TASK DIRECTIONS:
Please copy out each line of the entries in which "ring" appears.

INPUT:

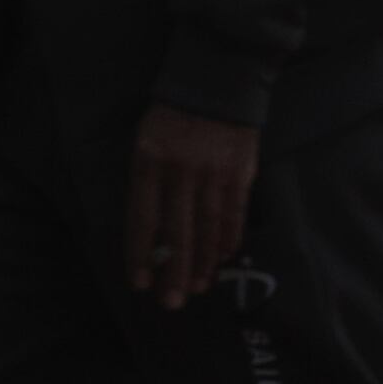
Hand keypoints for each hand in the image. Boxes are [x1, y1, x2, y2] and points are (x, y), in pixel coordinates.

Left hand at [121, 106, 260, 305]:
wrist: (216, 81)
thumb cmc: (172, 118)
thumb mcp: (145, 144)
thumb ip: (147, 183)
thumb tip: (151, 233)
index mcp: (149, 163)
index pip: (142, 219)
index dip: (141, 255)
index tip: (141, 284)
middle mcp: (180, 171)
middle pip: (176, 231)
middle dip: (174, 270)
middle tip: (172, 302)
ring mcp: (214, 172)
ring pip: (207, 227)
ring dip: (203, 261)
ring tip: (198, 287)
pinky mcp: (241, 170)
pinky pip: (234, 212)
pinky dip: (228, 237)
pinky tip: (223, 258)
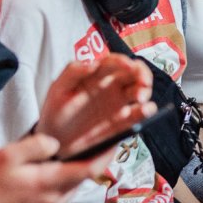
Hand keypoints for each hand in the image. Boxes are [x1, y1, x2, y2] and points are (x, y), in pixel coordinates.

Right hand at [0, 135, 111, 202]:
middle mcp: (53, 201)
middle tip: (98, 141)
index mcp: (48, 184)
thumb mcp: (8, 155)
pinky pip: (61, 195)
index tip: (118, 141)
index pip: (89, 170)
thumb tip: (56, 144)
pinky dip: (64, 182)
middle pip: (83, 179)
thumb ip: (37, 146)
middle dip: (93, 160)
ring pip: (72, 188)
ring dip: (77, 172)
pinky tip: (55, 171)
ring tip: (77, 153)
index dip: (106, 154)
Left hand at [37, 55, 153, 158]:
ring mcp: (119, 104)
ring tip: (140, 99)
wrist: (56, 141)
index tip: (128, 66)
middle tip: (142, 82)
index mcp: (97, 75)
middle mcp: (112, 87)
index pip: (115, 62)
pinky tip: (145, 111)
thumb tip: (92, 63)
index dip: (124, 61)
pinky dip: (146, 111)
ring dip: (145, 91)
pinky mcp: (124, 121)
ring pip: (140, 91)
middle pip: (134, 73)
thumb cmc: (56, 112)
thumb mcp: (58, 89)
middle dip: (143, 74)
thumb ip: (72, 71)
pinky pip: (140, 114)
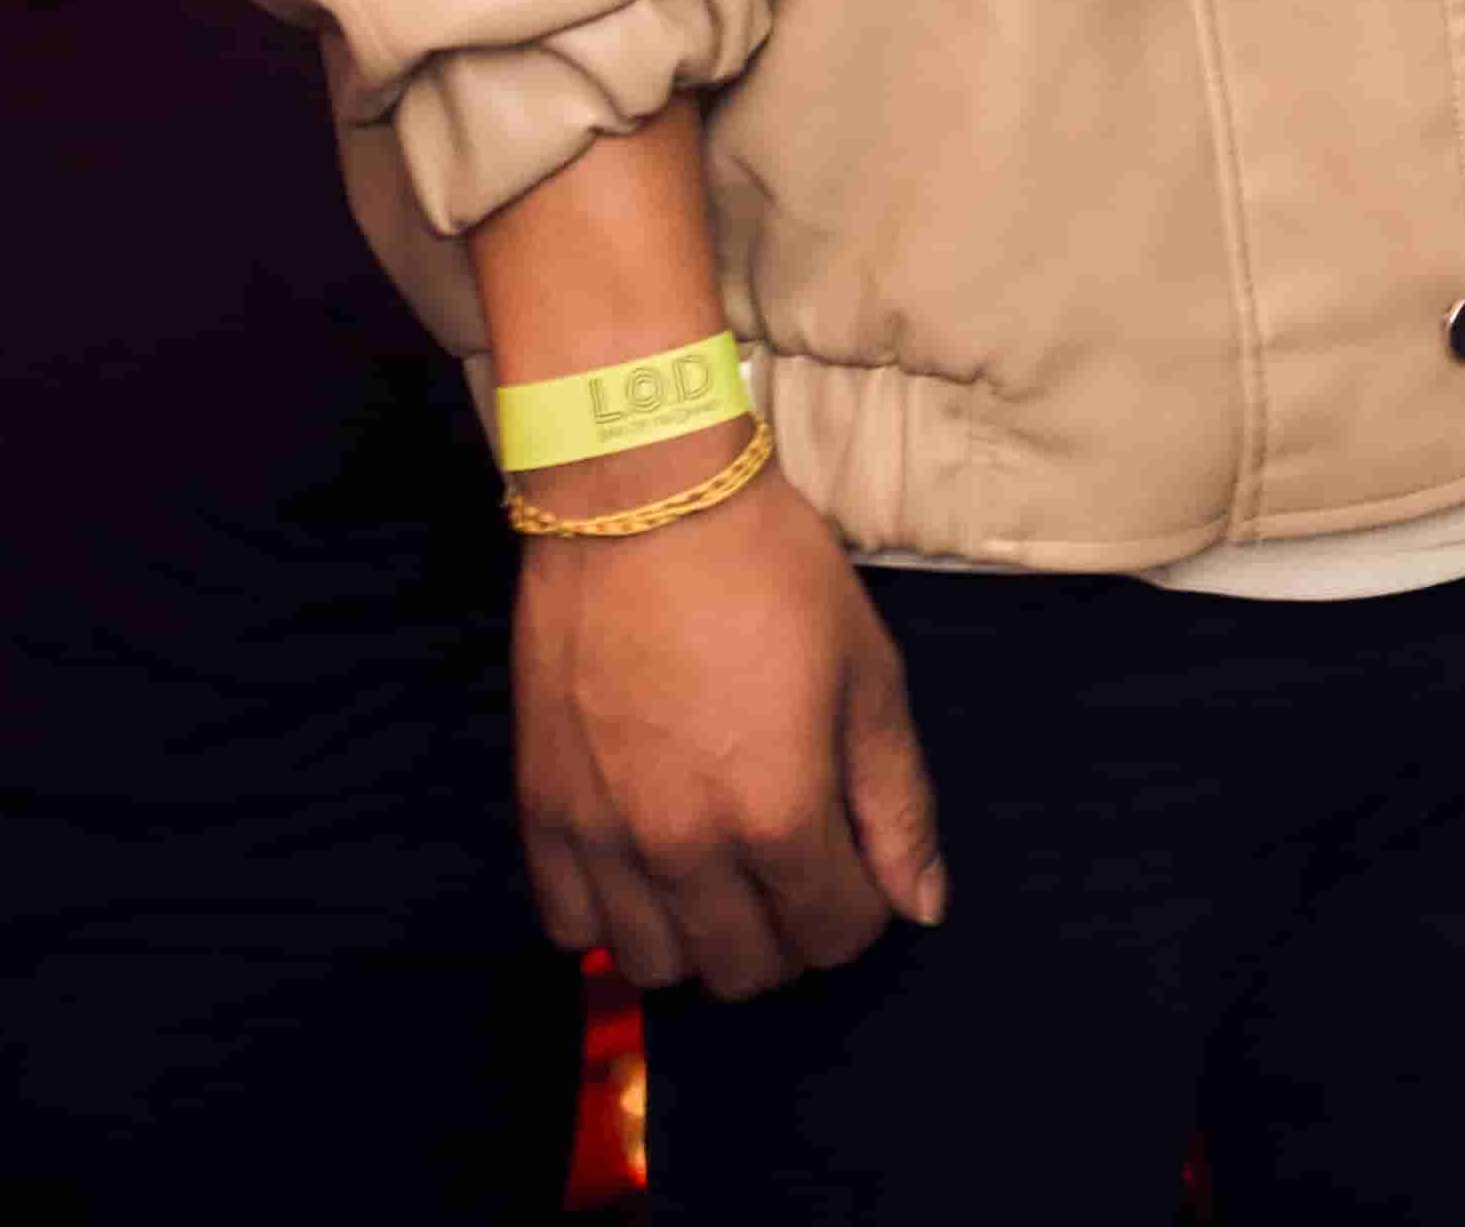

RESPONSE:
ring mcp: (214, 172)
ring pip: (207, 227)
ring dip: (203, 261)
ring tip: (198, 287)
ring pip: (72, 188)
ring dip: (77, 172)
ring tip: (77, 153)
ring mcp: (119, 104)
ring tip: (140, 99)
ring dip: (145, 91)
ring pip: (140, 91)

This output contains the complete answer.